With some slightly different notation you can make the problem easier to interpret. It seems like you are looking to maximize the correlation between
$$\begin{array}{rclcrcl}
P_j &=& \sum_{i=1}^n P_{ij} V_i & \quad \text{and} \quad & T_j &=& \sum_{i=1}^m T_{ij} W_i \end{array}$$
The solution to maximize the correlation is the same as when the columns of $P_{ij}$ and $T_{ij}$ are translated such that they have zero mean, so let's assume that the columns have zero means.
The problem is similar to the question Fitting of a sum of vectors $Y \alpha = X \beta + \epsilon$ The difference is in the dimension of $\alpha$ and $\beta$, or your $V_i$ and $W_i$. In the other question, these dimensions are the same, but the principle remains the same.
The answer to that question argues that $W_i$ is equal to the eigenvector with the largest eigenvalue of the following matrix
$$\begin{array}{rcl}
M &=& (T^tT)^{-1}(QT)^t(QT) \\
\end{array}$$
with $Q$ the projection matrix
$$\begin{array}{rcl}
Q &=& P(P^tP)^{-1}P^t
\end{array}$$
The correlation of the solution $\hat{P}_j,\hat{T}_j$ will be related to the eigenvalue $\lambda$
$$\text{cor}(\hat{P}_j,\hat{T}_j) = \sqrt{\lambda}$$
Code example
Below we demonstrate the algorithm with some code. A comparison is made with a numerical optimization
### create exams let's have
### 3 theoretical exams
### 6 practical exams
### 20 students
### the data are correlated normal distributed variables
set.seed(1)
ns = 20
nt = 3
np = 6
rho = 0.5
data = t(mvrnorm(nt+np,mu = rep(0,ns), Sigma = diag(rep(1-rho,ns))+rho ))
P = data[,1:np]
T = data[,(np+1):(np+nt)]
vector_solution = function(P,T) {
### subtract the means (without loss of generality)

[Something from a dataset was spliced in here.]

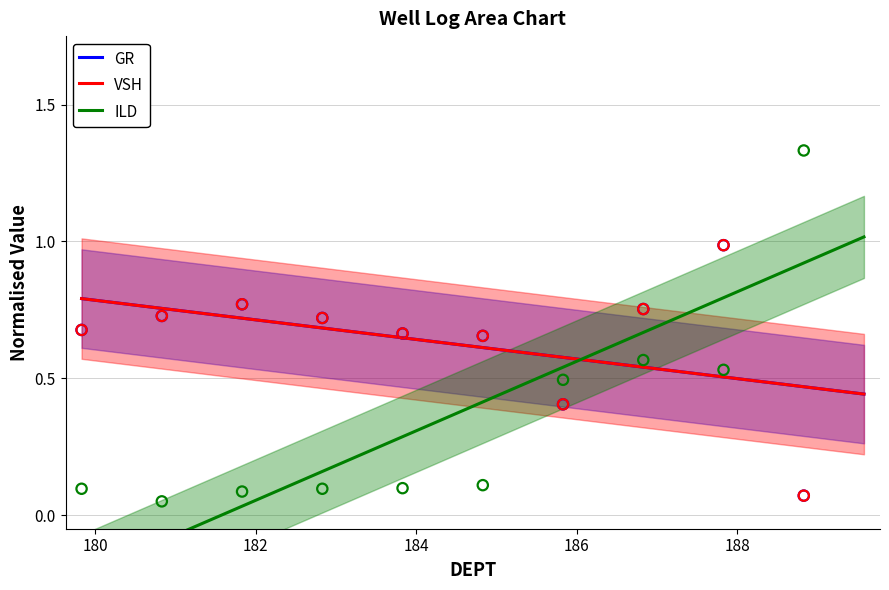

Which series has the largest total across all categories?

GR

Pm = P - rep(1,length(P[,1])) %*% t(colMeans(P))
Tm = T - rep(1,length(T[,1])) %*% t(colMeans(T))
### compute matrices
Q = Pm %*% solve(t(Pm) %*% Pm) %*% t(Pm) ### projection matrix
M = solve(t(Tm) %*% Tm) %*% t(Q %*% Tm) %*% (Q %*% Tm)
### solve with eigenvectors
eig = eigen(M)
eVec = eig$vectors
eVal = eig$values
### the first eigenvalue is the highest and the solution
W = eVec[,1]
corr = eVal[1]^0.5
Tsol = T %*% W
V = as.numeric(lm(Tsol ~ 0 + Pm)$coef) ### find V by OLS
return(list(W = W, V = V, correlation = corr))
}
### optimization of correlation
f<-function(par,P,T){
n = length(P[1,])
m = length(T[1,])
v = par[1:n]
w = par[(n+1):(n+m)]
### correlation
rho = cor((P %*% v),(T %*% w))
### extra term in the optimization
### to ensure that a single solution is possible
### (multiples of the vectors have the same correlation)
d = abs(sum(v^2)-1)^2
return(-rho+d)
}
numerical_solution = function(P,T) {
n = length(P[1,])
m = length(T[1,])
mod <- optim(par = rep(1, n+,),
fn = f,
method = "BFGS",control = list(maxit=1*10^5,trace=0,reltol=10^-16),
P = P, T = T)
v = mod$par[1:n]
w = mod$par[(n+1):(n+m)]
rho = cor((P %*% v),(T %*% w))
return(list(W = w, V = v, correlation = rho))
}
Output
The output below shows that the method with the eigenvectors gives the same result as a numerical optimization. The difference is in the scale of the solution for $W_i$ and $V_i$. You can multiply these with an arbitrary constant and you get the same result. The correlation $\text{cor}(aT,bP)$ is the same as the correlation $\text{cor}(T,P)$.
> numerical_solution(P,T)
$W
[1] -3.621469 5.383181 -2.667191
$V
[1] 0.2700293 -0.2930244 0.4962644 0.3950038 0.2474477
[6] 0.6145594
$correlation
[,1]
[1,] 0.7103213
> vector_solution(P,T)
$W
[1] 0.5162597 -0.7674021 0.3802235
$V
[1] -0.09827352 0.17602598 -0.29498806 -0.41464957
[5] -0.23167924 -0.43388866
$correlation
[1] 0.7103213
> vector_solution(P,T)$W/numerical_solution(P,T)$W
[1] -0.1425553 -0.1425555 -0.1425558
> vector_solution(P,T)$V/numerical_solution(P,T)$V
[1] -0.7723890 -0.7723903 -0.7723889 -0.7723876 -0.7723897
[6] -0.7723882